Suena el timbre. Silencio. Viento enfermo que se cuela por una de las ventanas. En un típico acto reflejo, el padre baja el volumen de la televisión. No suelen llamar a esas horas, salvo los que van piso por piso pidiendo dinero. Ya que la hija está levantada y el café ha comenzado a gotear sobre la jarra de cristal, acude ella a abrir la puerta. Se escuchan unos murmullos.
Si en la cocina se jugase ahora a leer los labios de la tele enmudecida, la respuesta acertada sería que Ned Flanders está gritando “¡cortinitas moradas, adoro las cortinitas moradas!”. Capítulo archirepetido. Pero los padres están a otra cosa; cada uno a su disimulado estilo, intentando averiguar qué es lo que sucede en el recibidor.
—Será el vecino que viene a por el paquete de Amazon que le llegó ayer cuando no estaba —dice el padre.
—Le hubiera distinguido la voz, la tiene muy grave y habla alto —contesta la madre.
—Pues no sé, ahora nos dirá —culmina el padre.
Pero pasa el tiempo, la puerta no se cierra y la hija no vuelve.
La madre, alerta, se levanta. El café ya no cae con tanta fuerza sobre la jarra de cristal.
Va al salón. Nadie.
Nadie en el pasillos. Nadie en las habitaciones. Nadie en el otro baño.

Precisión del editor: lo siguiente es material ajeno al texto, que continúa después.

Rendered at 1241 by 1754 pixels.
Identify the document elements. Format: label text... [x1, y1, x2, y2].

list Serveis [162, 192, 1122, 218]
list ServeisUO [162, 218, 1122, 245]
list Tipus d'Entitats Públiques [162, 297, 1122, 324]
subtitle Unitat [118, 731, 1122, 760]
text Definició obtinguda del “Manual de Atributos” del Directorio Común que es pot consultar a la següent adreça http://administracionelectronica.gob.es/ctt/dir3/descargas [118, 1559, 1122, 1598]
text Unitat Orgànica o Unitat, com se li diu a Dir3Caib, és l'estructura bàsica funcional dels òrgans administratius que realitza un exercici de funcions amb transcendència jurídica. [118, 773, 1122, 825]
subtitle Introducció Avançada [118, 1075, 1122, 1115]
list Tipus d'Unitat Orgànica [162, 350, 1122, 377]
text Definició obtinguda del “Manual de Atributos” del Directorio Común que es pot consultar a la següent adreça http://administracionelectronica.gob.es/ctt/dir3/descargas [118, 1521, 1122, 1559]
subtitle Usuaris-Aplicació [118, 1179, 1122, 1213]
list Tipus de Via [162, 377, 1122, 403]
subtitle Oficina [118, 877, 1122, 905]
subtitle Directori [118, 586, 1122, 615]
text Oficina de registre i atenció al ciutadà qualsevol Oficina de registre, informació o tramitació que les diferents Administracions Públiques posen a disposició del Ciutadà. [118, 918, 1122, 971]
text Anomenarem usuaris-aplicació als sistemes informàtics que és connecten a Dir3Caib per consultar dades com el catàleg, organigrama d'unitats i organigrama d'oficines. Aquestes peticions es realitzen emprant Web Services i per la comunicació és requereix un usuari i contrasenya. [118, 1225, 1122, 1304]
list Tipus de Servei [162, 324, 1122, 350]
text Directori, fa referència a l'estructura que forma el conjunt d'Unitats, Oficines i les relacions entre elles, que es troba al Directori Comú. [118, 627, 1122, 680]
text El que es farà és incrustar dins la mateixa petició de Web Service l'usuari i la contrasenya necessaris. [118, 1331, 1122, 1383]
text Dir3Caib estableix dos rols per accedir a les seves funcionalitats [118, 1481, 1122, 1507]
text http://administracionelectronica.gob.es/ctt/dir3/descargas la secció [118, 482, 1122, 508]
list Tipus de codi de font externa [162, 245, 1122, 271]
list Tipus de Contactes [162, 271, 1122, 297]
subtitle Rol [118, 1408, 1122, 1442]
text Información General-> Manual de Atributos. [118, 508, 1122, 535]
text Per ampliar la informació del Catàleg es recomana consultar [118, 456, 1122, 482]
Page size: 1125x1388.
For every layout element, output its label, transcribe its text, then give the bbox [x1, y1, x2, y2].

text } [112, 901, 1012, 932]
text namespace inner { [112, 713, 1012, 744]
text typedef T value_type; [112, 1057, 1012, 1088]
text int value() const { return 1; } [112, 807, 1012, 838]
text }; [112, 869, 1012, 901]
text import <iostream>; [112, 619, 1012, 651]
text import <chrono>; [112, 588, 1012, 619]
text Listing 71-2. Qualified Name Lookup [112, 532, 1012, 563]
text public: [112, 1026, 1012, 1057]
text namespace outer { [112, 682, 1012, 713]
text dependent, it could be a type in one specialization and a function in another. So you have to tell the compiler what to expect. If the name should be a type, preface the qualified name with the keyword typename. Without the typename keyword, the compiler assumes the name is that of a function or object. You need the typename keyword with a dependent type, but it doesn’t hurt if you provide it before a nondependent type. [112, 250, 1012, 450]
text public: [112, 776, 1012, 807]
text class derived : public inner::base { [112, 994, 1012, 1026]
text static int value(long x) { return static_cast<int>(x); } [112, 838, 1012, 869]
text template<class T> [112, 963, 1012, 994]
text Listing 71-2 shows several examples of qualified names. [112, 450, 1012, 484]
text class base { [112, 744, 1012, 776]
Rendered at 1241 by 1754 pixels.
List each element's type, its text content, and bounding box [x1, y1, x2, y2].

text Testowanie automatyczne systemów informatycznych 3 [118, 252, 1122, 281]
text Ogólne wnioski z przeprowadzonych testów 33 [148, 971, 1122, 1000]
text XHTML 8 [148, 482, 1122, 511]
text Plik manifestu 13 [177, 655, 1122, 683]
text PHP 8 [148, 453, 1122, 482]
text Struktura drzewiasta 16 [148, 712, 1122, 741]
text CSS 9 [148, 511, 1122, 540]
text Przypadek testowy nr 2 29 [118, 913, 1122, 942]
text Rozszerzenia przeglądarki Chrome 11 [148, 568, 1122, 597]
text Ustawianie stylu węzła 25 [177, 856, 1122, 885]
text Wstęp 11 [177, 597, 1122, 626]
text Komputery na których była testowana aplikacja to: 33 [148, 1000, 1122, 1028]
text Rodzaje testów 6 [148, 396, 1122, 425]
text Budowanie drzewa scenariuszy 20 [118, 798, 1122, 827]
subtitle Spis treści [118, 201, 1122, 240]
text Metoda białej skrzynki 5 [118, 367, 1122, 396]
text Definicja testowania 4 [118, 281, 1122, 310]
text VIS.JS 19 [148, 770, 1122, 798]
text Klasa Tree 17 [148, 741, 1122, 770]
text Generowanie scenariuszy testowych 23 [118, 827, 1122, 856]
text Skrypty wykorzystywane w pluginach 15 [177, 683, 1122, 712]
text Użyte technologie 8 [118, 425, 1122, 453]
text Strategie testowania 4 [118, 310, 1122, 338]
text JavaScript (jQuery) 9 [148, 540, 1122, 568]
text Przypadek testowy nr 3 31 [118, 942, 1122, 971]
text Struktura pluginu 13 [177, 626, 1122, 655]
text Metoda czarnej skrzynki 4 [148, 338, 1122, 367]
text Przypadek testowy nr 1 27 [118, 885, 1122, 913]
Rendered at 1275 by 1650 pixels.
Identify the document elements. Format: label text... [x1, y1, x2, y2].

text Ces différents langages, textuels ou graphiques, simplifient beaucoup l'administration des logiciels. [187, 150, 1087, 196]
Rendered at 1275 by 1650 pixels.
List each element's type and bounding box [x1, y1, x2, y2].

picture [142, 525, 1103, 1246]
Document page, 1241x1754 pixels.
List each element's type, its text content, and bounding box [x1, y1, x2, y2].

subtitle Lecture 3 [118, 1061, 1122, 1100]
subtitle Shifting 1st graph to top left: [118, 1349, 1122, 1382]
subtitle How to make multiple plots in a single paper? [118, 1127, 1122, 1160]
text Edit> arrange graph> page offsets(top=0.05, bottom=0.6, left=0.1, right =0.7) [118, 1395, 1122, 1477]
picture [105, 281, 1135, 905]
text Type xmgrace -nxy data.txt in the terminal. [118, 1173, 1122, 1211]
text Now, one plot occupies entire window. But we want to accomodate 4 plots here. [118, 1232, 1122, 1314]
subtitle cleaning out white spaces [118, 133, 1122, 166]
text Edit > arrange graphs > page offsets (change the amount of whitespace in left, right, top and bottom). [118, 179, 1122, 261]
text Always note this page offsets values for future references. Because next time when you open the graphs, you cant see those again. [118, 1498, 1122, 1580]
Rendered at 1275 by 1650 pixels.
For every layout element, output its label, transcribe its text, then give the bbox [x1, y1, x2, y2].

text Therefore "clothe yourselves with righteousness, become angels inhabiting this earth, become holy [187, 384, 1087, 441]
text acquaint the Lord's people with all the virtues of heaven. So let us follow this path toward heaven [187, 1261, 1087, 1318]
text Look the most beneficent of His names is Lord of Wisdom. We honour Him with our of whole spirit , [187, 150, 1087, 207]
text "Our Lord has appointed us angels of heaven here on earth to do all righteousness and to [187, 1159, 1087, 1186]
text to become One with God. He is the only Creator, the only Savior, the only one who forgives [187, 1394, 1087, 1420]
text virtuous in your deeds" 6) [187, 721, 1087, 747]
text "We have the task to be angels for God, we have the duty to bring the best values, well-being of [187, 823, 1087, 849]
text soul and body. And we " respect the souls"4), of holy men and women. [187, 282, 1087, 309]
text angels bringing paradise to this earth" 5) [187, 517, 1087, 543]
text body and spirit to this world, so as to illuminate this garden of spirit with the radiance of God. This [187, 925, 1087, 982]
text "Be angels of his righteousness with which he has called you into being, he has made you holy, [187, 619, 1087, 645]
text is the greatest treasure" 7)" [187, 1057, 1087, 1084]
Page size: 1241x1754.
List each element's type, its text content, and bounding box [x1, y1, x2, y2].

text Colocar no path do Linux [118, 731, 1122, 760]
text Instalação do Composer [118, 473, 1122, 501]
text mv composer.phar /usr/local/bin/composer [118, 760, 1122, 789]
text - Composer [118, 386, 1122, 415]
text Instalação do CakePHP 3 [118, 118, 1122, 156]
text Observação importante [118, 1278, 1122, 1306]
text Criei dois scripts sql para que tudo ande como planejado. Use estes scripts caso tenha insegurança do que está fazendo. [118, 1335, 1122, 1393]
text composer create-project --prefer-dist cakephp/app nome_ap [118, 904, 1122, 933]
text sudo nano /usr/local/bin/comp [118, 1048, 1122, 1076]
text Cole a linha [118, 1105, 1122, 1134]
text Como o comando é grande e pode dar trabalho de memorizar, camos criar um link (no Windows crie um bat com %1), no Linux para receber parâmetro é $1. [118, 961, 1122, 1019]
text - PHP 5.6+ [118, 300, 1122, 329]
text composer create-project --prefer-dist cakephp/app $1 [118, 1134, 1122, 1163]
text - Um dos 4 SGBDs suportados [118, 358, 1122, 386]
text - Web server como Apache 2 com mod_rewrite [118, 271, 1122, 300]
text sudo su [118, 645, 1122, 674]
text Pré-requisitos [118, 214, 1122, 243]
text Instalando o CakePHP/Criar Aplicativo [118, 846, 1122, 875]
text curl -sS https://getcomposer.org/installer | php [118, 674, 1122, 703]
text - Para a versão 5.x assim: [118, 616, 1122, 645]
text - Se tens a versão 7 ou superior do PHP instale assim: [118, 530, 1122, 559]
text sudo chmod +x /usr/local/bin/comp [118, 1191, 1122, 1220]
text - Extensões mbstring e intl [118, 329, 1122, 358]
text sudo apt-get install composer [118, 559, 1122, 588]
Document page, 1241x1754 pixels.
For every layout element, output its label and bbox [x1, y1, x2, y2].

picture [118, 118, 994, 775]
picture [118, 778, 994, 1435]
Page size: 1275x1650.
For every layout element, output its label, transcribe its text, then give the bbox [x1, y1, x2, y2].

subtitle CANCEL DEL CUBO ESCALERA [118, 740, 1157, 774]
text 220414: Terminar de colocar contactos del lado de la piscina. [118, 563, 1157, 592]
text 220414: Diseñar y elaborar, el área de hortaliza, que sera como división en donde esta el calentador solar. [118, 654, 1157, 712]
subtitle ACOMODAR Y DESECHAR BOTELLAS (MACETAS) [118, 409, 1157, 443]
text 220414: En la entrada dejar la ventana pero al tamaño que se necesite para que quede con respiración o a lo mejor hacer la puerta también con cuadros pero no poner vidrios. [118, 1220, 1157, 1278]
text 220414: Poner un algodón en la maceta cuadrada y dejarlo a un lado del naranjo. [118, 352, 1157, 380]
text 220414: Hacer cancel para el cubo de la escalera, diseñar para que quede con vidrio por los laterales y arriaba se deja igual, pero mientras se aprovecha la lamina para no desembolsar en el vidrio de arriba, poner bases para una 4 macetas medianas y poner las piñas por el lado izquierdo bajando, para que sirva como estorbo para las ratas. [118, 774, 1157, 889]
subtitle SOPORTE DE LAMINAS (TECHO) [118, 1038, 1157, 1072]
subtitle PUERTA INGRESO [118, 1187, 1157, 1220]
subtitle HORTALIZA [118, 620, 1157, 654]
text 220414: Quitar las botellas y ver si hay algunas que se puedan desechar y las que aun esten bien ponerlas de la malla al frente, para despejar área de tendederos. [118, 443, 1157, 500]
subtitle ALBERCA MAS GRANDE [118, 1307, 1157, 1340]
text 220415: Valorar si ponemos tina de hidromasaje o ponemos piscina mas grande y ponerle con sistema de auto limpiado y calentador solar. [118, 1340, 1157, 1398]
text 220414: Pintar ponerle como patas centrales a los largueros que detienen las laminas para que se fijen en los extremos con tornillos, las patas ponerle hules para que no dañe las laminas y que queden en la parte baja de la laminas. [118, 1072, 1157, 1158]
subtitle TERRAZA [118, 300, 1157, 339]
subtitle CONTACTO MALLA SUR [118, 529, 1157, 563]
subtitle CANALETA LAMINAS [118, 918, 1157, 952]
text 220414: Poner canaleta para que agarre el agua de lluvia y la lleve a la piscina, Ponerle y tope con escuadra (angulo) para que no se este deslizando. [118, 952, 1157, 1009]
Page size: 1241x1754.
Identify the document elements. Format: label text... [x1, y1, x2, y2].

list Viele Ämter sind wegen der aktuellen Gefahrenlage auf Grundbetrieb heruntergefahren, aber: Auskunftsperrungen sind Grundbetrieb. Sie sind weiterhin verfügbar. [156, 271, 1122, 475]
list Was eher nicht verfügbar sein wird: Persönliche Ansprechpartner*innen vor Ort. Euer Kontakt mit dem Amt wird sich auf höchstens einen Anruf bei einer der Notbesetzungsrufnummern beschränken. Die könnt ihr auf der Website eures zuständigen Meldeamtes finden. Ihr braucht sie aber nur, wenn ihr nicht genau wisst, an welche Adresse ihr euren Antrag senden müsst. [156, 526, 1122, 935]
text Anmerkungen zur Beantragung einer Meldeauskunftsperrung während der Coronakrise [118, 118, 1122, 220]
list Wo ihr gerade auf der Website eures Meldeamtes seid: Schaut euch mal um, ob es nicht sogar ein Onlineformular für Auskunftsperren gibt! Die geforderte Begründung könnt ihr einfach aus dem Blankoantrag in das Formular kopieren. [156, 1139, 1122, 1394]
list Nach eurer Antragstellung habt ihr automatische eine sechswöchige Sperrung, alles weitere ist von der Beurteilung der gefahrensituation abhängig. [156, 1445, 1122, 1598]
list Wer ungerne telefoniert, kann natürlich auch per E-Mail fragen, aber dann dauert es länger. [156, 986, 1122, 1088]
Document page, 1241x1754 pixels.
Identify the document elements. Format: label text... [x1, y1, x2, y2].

Es un martes nublado de febrero en el que como siempre, de segundo, ha habido carne con tomate.
Cuando regresa al recibidor, se queda mirando a la puerta que, entreabierta, deja escapar por la rendija la calidez de la sopa de garbanzos. Su hija no está, y si la madre abriese ahora mismo la nevera, comprobaría que la última lata de cerveza se ha ido con ella.